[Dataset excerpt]
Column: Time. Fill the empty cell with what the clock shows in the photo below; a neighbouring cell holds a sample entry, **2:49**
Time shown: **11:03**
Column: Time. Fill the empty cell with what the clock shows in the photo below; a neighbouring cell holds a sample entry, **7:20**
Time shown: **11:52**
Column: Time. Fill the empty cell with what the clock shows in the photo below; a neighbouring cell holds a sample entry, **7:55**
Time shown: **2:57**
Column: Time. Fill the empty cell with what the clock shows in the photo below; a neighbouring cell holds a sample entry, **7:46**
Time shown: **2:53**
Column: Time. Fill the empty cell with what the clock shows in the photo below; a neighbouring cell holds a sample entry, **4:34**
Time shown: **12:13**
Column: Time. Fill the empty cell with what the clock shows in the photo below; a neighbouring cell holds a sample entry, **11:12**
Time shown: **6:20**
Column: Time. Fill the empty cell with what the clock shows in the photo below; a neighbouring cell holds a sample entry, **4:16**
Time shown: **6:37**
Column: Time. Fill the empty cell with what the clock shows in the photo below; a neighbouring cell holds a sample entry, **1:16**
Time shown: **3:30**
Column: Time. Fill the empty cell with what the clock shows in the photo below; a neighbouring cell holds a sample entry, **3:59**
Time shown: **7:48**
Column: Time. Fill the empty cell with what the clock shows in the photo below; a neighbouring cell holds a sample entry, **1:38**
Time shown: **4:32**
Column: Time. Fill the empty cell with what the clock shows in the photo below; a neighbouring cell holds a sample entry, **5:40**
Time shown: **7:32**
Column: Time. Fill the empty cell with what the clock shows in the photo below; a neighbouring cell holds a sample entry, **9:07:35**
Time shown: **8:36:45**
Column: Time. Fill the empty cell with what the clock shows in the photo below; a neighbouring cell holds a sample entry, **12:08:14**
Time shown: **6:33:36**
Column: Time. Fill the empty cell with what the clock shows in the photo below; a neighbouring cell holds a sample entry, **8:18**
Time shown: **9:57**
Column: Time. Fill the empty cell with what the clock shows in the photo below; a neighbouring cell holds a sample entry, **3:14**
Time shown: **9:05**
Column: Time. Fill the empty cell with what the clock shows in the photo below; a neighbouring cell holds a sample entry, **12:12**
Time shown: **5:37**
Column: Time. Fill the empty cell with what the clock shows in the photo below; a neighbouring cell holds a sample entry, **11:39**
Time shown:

» **STATED PROBLEM**: Recast every line of the records above as a numbered list, leaving out any blank lines.

» **WORKED SOLUTION**:
1. Column: Time. Fill the empty cell with what the clock shows in the photo below; a neighbouring cell holds a sample entry, **2:49**
2. Time shown: **11:03**
3. Column: Time. Fill the empty cell with what the clock shows in the photo below; a neighbouring cell holds a sample entry, **7:20**
4. Time shown: **11:52**
5. Column: Time. Fill the empty cell with what the clock shows in the photo below; a neighbouring cell holds a sample entry, **7:55**
6. Time shown: **2:57**
7. Column: Time. Fill the empty cell with what the clock shows in the photo below; a neighbouring cell holds a sample entry, **7:46**
8. Time shown: **2:53**
9. Column: Time. Fill the empty cell with what the clock shows in the photo below; a neighbouring cell holds a sample entry, **4:34**
10. Time shown: **12:13**
11. Column: Time. Fill the empty cell with what the clock shows in the photo below; a neighbouring cell holds a sample entry, **11:12**
12. Time shown: **6:20**
13. Column: Time. Fill the empty cell with what the clock shows in the photo below; a neighbouring cell holds a sample entry, **4:16**
14. Time shown: **6:37**
15. Column: Time. Fill the empty cell with what the clock shows in the photo below; a neighbouring cell holds a sample entry, **1:16**
16. Time shown: **3:30**
17. Column: Time. Fill the empty cell with what the clock shows in the photo below; a neighbouring cell holds a sample entry, **3:59**
18. Time shown: **7:48**
19. Column: Time. Fill the empty cell with what the clock shows in the photo below; a neighbouring cell holds a sample entry, **1:38**
20. Time shown: **4:32**
21. Column: Time. Fill the empty cell with what the clock shows in the photo below; a neighbouring cell holds a sample entry, **5:40**
22. Time shown: **7:32**
23. Column: Time. Fill the empty cell with what the clock shows in the photo below; a neighbouring cell holds a sample entry, **9:07:35**
24. Time shown: **8:36:45**
25. Column: Time. Fill the empty cell with what the clock shows in the photo below; a neighbouring cell holds a sample entry, **12:08:14**
26. Time shown: **6:33:36**
27. Column: Time. Fill the empty cell with what the clock shows in the photo below; a neighbouring cell holds a sample entry, **8:18**
28. Time shown: **9:57**
29. Column: Time. Fill the empty cell with what the clock shows in the photo below; a neighbouring cell holds a sample entry, **3:14**
30. Time shown: **9:05**
31. Column: Time. Fill the empty cell with what the clock shows in the photo below; a neighbouring cell holds a sample entry, **12:12**
32. Time shown: **5:37**
33. Column: Time. Fill the empty cell with what the clock shows in the photo below; a neighbouring cell holds a sample entry, **11:39**
34. Time shown:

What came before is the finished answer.